Colorado Springs Republican Dave Williams, a state lawmaker and the only candidate to make the 5th Congressional District primary ballot at the Republican district assembly, lost to incumbent Doug Lamborn with just 33% of the vote in a four-way race.

U.S. Rep. Lauren Boebert, the only Colorado candidate endorsed this year by Trump, proved the exception with her landslide, 30-point win over state Sen. Don Coram, a Montrose Republican, in her bid for a second term representing the 3rd Congressional District, though Boebert's celebrity status and incumbent advantage — and massive fundraising lead — likely benefited her in the Republican-leaning largely rural district.

Republican consultant Ryan Lynch, who hasn't work on any of Colorado's state-level or congressional races this cycle, said the state GOP dodged a bullet.

"A Ron Hanks or a Tina Peters on the statewide ballot could've sunk the whole ticket," he said, noting that down-ticket legislative and county candidates would have suffered, too, in part because national Republicans would have been less likely to put Colorado's races on their map.

"Excessive spending on the Democratic side to try to promote the fringe-right candidate inevitably backfired," he said. "It failed, but now you've upped the name ID of our candidates, and our candidates have been portrayed as moderates with millions spent to communicate that to voters."

Democrats, he added, "will pivot to calling Joe O'Dea too extreme, but that'll fall flat after Democrats spent weeks describing O'Dea as the moderate one. Democratic special interests have done the Republican statewide ticket big favors."

There's little question that Colorado will be more competitive over the next four months than it would have been if Hanks, Lopez or Peters had won their statewide race's respective primaries, with strategists from both parties suggesting that the state could start cropping up on battleground lists in coming months.

Democrats, however, dispute the notion that the Republicans nominees — particularly O'Dea and Ganahl — qualify as centrists, as they've been described this week in media accounts, merely because they aren't as far out there as the candidates they defeated.

“With abortion rights no longer federally protected, Coloradans are counting on their governor to safeguard their right to an abortion,” said Democratic Governors Association spokeswoman Christina Amestoy in a statement on Wednesday. “Heidi Ganahl vowed to ‘rip up’ Coloradans' reproductive rights and ban abortion if elected.
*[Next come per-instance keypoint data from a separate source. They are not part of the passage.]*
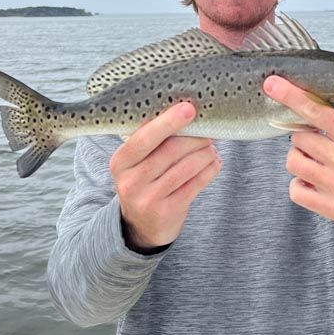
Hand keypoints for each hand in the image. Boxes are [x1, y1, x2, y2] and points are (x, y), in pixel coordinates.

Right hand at [109, 102, 220, 251]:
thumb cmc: (144, 181)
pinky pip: (196, 184)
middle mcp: (130, 182)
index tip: (189, 108)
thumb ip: (153, 140)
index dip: (168, 122)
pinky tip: (213, 162)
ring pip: (187, 167)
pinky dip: (209, 169)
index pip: (144, 138)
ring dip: (206, 152)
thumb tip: (186, 111)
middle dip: (195, 137)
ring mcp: (149, 199)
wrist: (141, 226)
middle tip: (208, 130)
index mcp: (120, 162)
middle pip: (171, 151)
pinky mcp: (169, 211)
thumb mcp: (136, 163)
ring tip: (211, 147)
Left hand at [262, 76, 333, 224]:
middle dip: (303, 139)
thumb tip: (293, 96)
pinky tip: (316, 184)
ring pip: (292, 162)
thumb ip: (332, 118)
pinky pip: (294, 189)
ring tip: (317, 164)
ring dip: (299, 160)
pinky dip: (300, 185)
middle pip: (299, 138)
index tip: (272, 85)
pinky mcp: (331, 209)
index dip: (293, 97)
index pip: (318, 113)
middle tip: (320, 146)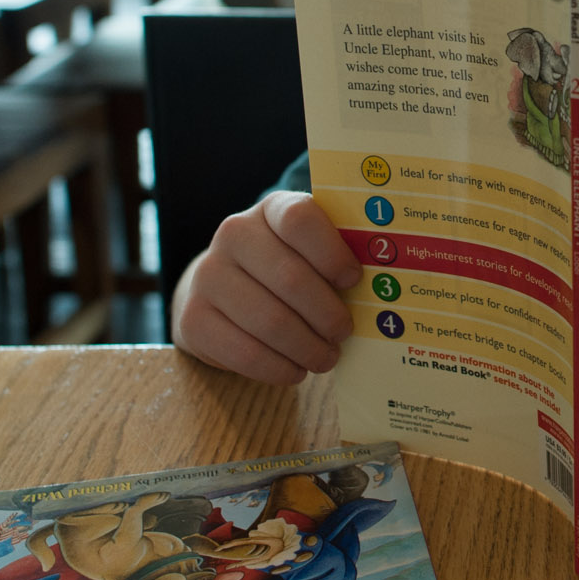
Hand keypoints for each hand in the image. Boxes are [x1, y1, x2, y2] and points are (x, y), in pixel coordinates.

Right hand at [171, 192, 360, 384]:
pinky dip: (278, 368)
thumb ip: (339, 256)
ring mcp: (208, 275)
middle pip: (290, 278)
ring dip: (307, 347)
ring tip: (326, 358)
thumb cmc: (285, 269)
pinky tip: (295, 370)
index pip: (300, 219)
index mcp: (271, 209)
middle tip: (344, 334)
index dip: (332, 253)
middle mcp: (233, 234)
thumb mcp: (310, 251)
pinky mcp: (193, 318)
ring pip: (269, 321)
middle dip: (326, 315)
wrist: (221, 290)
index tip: (354, 280)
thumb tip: (385, 287)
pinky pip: (243, 352)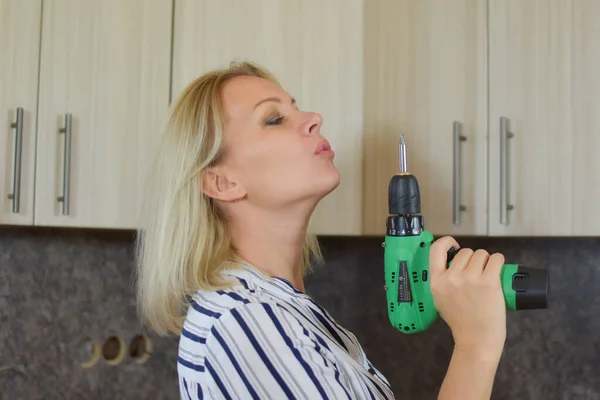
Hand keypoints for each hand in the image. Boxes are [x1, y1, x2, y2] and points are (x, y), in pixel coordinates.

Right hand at [429, 236, 506, 358]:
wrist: (476, 339)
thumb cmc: (460, 321)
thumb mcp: (440, 299)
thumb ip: (443, 281)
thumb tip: (455, 264)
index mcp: (437, 281)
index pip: (436, 249)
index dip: (447, 242)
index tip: (455, 246)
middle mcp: (452, 277)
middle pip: (465, 252)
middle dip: (473, 259)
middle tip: (477, 274)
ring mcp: (470, 279)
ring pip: (481, 254)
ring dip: (486, 261)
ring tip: (487, 275)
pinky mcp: (489, 281)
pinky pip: (496, 259)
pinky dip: (498, 262)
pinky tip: (497, 270)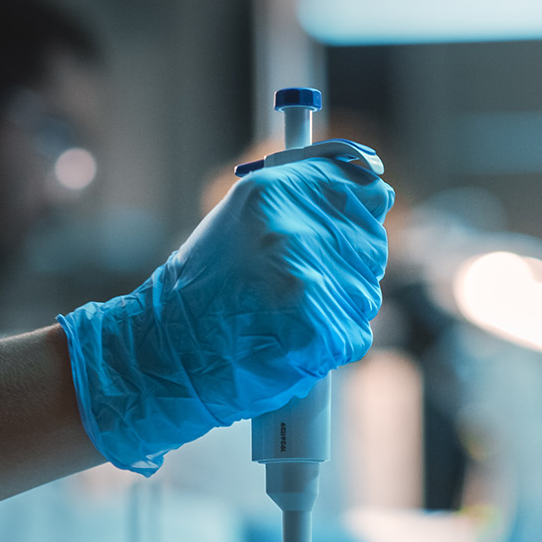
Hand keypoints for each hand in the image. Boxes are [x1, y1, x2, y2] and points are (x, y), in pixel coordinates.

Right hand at [57, 157, 392, 472]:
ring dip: (336, 310)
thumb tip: (377, 192)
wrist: (164, 355)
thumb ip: (302, 201)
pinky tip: (289, 344)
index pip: (360, 186)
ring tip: (283, 318)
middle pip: (368, 243)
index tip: (344, 229)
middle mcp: (294, 228)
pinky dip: (330, 347)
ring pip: (364, 293)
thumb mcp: (241, 221)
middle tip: (294, 290)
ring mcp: (309, 280)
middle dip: (344, 269)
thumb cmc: (201, 293)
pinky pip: (354, 335)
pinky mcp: (319, 328)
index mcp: (273, 191)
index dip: (359, 212)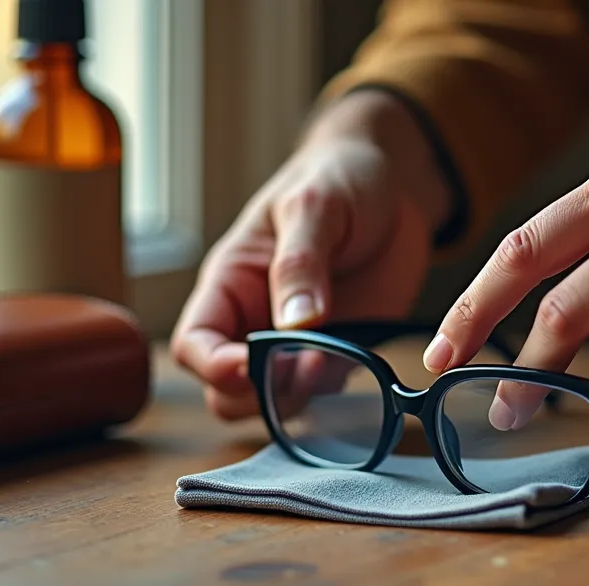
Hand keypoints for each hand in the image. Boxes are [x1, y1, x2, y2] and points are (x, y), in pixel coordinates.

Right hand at [171, 90, 451, 419]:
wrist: (395, 184)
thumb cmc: (337, 178)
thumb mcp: (314, 205)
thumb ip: (300, 262)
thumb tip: (294, 323)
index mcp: (231, 283)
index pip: (193, 344)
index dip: (213, 366)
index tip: (251, 365)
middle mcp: (255, 322)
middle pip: (227, 390)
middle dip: (259, 393)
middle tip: (306, 365)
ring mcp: (298, 344)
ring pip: (274, 403)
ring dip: (299, 399)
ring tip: (334, 361)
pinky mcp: (339, 353)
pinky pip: (325, 395)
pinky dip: (337, 394)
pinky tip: (360, 363)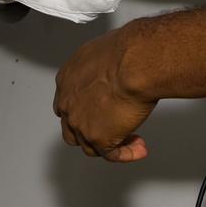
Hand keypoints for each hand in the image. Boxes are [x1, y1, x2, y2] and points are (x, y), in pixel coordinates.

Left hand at [54, 27, 155, 161]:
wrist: (133, 64)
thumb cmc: (124, 52)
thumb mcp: (104, 52)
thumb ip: (102, 67)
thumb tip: (114, 70)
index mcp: (67, 80)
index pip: (69, 103)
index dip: (84, 110)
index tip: (101, 110)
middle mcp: (68, 103)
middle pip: (73, 128)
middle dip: (92, 131)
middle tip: (113, 128)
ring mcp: (80, 123)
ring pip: (90, 145)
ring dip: (111, 144)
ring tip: (132, 139)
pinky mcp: (98, 138)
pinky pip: (111, 154)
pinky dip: (126, 154)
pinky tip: (138, 149)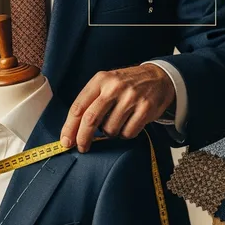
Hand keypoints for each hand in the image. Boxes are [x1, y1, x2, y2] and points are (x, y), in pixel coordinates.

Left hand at [61, 65, 175, 151]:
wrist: (158, 77)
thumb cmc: (126, 85)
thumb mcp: (105, 84)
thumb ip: (90, 103)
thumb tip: (73, 131)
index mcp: (100, 80)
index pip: (78, 107)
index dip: (69, 127)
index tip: (66, 141)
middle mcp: (114, 87)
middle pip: (91, 119)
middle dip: (83, 138)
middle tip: (82, 148)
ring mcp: (131, 97)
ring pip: (110, 129)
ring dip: (109, 133)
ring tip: (115, 123)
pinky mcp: (146, 108)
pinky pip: (128, 132)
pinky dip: (125, 134)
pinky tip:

Reproductive freedoms for millions of Coloradans are on the line this November, and the only way to protect them is to re-elect Gov. Jared Polis and shut down Ganahl’s extreme, anti-choice agenda.”

Alvina Vasquez, a Democratic consultant and spokeswoman for Democratic Colorado, one of the independent expenditure committees that spent heavily in the Republican Senate primary, predicted the group's spending will bear fruit.

“Time and again, Joe O’Dea has said one thing and done another — it’s clear that O’Dea is not who he says he is, and Coloradans can’t trust him to fight for their interests," she told Colorado Politics in an email. "We know that Democratic Colorado’s efforts to educate voters on O’Dea’s record and expose his hypocrisy have laid the groundwork to defeat him in November.”

Kristi Burton Brown, chairwoman of the Colorado Republican Party, suggested that her party's nominees will keep the focus on inflation and other topics the GOP believes will drive voters this fall.

"The Democrats proved throughout this primary that they are afraid," she said in a statement. "They spent millions of dollars in illegal and false mailers because they know Michael Bennet and Jared Polis are in trouble. They are afraid because their candidates have failed. They are a rubber stamp on the Biden agenda of record breaking gas prices and costly inflation. These failed Democrat policies are hurting Coloradans across our state. Make no mistake: we will hold these Democrat officials accountable."

Referring to a campaign platform unveiled last year by the state GOP, Burton Brown added: "In November, Colorado voters will choose the Republican Commitment to Colorado and elect new leaders who bring real solutions on the cost of living, public safety, and providing better education for our kids."